READING PASSAGE:
________

Saturday, November 10, 2012

It's the wonderful, funderful world of Zardoz!

Hi keeba and hello, movie lovers! Are you in the mood for some off-beat stimulation, film-wise? Because if you are, do I have a movie for you! It features a bleak, post-apocalyptic landscape; a floating head that burps guns; a strange chap who looks like TV host Svenghoolie; a weird collection of folks who spend their days making organic, gluten-free bread; and best of all, Sean Connery, 007 himself, appearing in both a jock strap (which he fills out with his enormous package) and a wedding dress.

Ladies and gentlemen, I give you "Zardoz" (1973)!

No need to thank me; we haven't discussed the movie yet.

Let's begin, shall we? A disembodied head wrapped in a bright blue bath towel with a mustache and beard inked on by a Magic Marker floats around on screen. This fey fellow, who calls himself Arthur Frayn (Niall Buggy), yammers on about being a magician and a puppet master. He warns the audience that what they are about to see could come to pass if they aren't careful. Then Arthur grandly pronounces, "Is God in show business, too?"

If He is, He should fire His agent.

Cut to a barren, over-cast landscape known as "The Outlands" where men on horseback wear two-sided masks and worship a giant flying head called Zardoz. When Zardoz settles on the ground, a booming voice proclaims,"The gun is good! The penis is evil!" Translation: the penis shoots seeds that lead to babies that eventually grow into people. The gun, on the other hand, shoots bullets that kill people so no babies can be born. Killing is good! "Go forth and kill!" Zardoz commands. To help things along, Mr. Z belches out an avalanche of guns. The deity's followers gleefully snap up the fire arms and start shooting up a storm. The resulting chaos resembles a massive NRA wet dream.

________

RECORD SET:
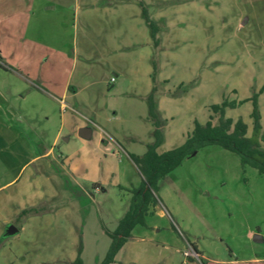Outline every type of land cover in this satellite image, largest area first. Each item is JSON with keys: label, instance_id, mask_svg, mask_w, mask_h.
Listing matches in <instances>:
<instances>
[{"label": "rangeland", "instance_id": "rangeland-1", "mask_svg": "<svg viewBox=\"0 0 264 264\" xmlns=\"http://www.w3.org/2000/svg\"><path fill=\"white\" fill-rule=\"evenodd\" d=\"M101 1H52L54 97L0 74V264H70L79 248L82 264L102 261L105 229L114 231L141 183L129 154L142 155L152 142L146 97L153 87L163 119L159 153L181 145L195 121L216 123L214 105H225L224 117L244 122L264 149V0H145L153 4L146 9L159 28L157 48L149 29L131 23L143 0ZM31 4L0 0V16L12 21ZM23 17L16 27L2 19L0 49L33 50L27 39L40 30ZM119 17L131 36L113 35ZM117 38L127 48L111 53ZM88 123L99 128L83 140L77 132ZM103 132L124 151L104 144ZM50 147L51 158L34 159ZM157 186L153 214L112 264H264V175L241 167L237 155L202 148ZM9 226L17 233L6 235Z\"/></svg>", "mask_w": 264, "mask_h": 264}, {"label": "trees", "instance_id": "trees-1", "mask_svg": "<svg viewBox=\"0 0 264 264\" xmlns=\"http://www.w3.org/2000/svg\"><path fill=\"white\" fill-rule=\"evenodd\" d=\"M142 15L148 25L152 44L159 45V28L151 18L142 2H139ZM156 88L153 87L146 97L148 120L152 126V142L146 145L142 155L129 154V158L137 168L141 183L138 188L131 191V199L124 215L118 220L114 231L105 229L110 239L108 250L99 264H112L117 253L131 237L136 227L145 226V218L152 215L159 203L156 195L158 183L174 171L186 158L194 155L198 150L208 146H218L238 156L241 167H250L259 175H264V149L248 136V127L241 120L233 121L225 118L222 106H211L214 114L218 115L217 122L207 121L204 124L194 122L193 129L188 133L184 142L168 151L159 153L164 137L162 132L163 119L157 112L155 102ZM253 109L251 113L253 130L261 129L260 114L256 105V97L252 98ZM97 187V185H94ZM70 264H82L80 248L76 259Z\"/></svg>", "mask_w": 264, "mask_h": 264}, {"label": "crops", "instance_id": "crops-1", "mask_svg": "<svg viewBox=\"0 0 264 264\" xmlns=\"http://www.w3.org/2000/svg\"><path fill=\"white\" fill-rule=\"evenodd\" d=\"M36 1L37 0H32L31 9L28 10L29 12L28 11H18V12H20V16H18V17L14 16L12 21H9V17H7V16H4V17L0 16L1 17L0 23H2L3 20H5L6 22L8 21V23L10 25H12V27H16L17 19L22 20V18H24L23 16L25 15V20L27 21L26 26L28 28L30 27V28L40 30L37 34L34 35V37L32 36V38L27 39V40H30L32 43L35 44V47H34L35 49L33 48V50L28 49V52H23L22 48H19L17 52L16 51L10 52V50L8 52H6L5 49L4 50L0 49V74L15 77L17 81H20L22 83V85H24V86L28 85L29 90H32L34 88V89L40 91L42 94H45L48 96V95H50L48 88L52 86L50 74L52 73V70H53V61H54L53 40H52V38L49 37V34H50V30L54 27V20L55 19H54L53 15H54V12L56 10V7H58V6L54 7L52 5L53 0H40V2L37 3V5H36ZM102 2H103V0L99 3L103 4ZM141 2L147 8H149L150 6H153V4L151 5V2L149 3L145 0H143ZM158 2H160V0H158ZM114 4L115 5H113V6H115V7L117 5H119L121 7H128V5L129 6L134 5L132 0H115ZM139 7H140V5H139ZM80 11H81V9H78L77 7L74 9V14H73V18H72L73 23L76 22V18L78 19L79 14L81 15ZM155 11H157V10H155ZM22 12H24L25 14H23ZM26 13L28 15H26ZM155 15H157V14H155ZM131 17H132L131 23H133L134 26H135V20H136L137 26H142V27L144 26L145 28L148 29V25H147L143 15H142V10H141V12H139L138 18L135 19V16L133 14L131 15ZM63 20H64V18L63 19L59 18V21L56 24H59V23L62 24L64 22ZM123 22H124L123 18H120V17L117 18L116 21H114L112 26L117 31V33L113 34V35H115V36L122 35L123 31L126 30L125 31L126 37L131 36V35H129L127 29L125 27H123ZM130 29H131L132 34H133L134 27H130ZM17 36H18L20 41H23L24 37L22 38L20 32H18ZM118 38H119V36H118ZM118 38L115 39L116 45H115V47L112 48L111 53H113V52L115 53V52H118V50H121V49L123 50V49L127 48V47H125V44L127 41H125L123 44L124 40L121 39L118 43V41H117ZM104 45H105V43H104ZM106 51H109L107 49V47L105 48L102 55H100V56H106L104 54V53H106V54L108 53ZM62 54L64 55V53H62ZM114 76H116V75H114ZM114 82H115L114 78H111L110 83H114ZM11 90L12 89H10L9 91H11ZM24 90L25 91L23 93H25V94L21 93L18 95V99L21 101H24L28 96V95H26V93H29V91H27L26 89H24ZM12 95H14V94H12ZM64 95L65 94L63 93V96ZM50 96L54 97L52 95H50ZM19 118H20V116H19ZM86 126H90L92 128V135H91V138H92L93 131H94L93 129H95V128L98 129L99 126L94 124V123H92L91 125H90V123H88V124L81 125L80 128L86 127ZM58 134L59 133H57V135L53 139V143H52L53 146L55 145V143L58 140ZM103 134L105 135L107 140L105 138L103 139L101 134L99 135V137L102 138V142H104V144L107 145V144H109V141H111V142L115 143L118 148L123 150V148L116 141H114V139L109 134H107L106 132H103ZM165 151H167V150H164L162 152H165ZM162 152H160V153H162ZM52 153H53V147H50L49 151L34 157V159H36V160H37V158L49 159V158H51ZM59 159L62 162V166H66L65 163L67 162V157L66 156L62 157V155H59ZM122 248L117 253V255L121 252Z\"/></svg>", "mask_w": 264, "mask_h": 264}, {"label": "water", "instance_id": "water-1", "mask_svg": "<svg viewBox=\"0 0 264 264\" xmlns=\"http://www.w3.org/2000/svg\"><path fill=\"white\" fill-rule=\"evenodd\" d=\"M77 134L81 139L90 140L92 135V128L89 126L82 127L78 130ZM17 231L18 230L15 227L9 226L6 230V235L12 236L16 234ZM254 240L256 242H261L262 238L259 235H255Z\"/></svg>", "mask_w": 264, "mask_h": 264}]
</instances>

________

WRITTEN PROBLEM 1: According to the Zardoz review, what name does the disembodied head at the opening of the film call itself?
WRITTEN PROBLEM 2: State how many lines of the rows contain the string "instances", treating case as significant, and give only the number.
The Zardoz review and the rows are unrelated material.

TASK OUTPUT 1: Arthur Frayn

TASK OUTPUT 2: 3